Here is the effect of “Stockspin” (Sales ÷ Inventory) on Tesco’s Cash ROAM since 2000.

Tesco 01

The correlation is clear. As “Stockspin” rises from left to right, so does the ROAM. From 2000 to 2002 Leahy’s team spun their entire stock never less than an astonishing 27 times a year reaching a Cash ROAM of 16.6%. Then the fall began. It reached the lowest level of stock productivity in 2013 at 17.3 – still high by most standards but a 38% drop.

This has been the effect of falling ROAM on the value of the firm (VOF) calculated as a ratio – Market Cap divided by total assets.

Tesco 02

Again, a clear correlation. As Cash ROAM rises from left to right, so does the value of the firm. With Tesco, the sales productivity of the total asset base also fell – from 2.1 to 1.3 – a drop of 40%.

So what happened? Reading the annual reports is laborious. In 2002 it was 40 pages long. By 2011 it reached 160 pages with 42 of them devoted to corporate risk and governance. That gives us a clue.

Management developed slogans, Jack Welch’s hype of being “Number 1 or 2”, and a steering wheel based on the balanced scorecard with myriad KPAs and KPIs – the bureaucrats’ dream. Their dead hands coupled to the urge to diversify effort and “risk” led them to losing their way. A lack of ethics, despite all the pages of good intent in the annual reports, added to the problem. Hence the big “write-offs” of stock and property values last year.

The reality is that the world is not balanced which is why “balanced scorecards” are “oxymoronic”. If you want change, you can’t get it with many numbers. You do it with one critical number. As Peter Drucker said many years ago, “Concentration and focus is the key to economic results”.

In Tesco’s case it’s clear which measure is the one that matters most not so? “Stockspin”

The new CEO knows that. He is focusing on product range and cash flow. He has to because he and the other big retailers in the UK face tough competition. The big four retailers carry around 35,000 products. ALDI, the German discount store carries 1,350. That’s 3.9% of Tesco’s range.

ALDI “makes it easy” for customers to do business with them – the marketing task – and grew more than 30% in 2014. Most marketing people don’t make it easy.

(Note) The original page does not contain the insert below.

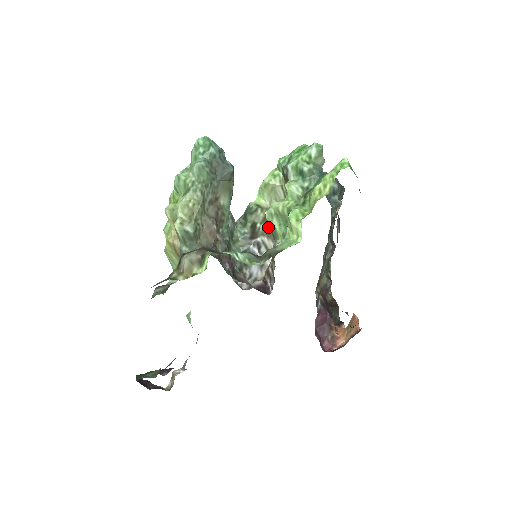
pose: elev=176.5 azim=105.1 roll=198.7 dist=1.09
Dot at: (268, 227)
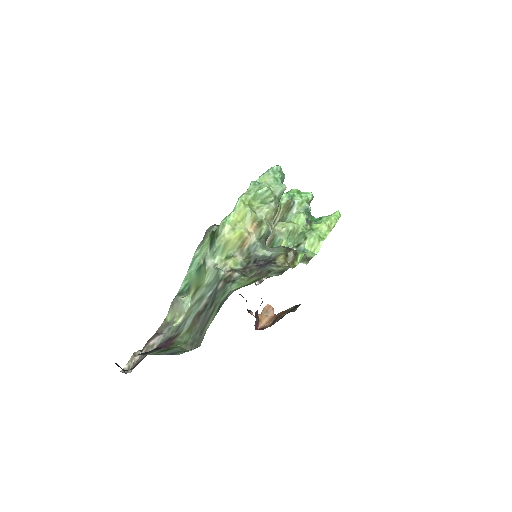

Myopically, they ignore the sales productivity of assets, and focus on sales in isolation, and “margins”. Give them free rein and they’ll build warehouses and outlets filling them up in an instant with huge variety and countless options. This makes it difficult for customers to choose and slows down stockspin. Simplicity wins every time.

What experience does Pick n Pay… and maybe a few others in South Africa… share in common with Tesco do you think?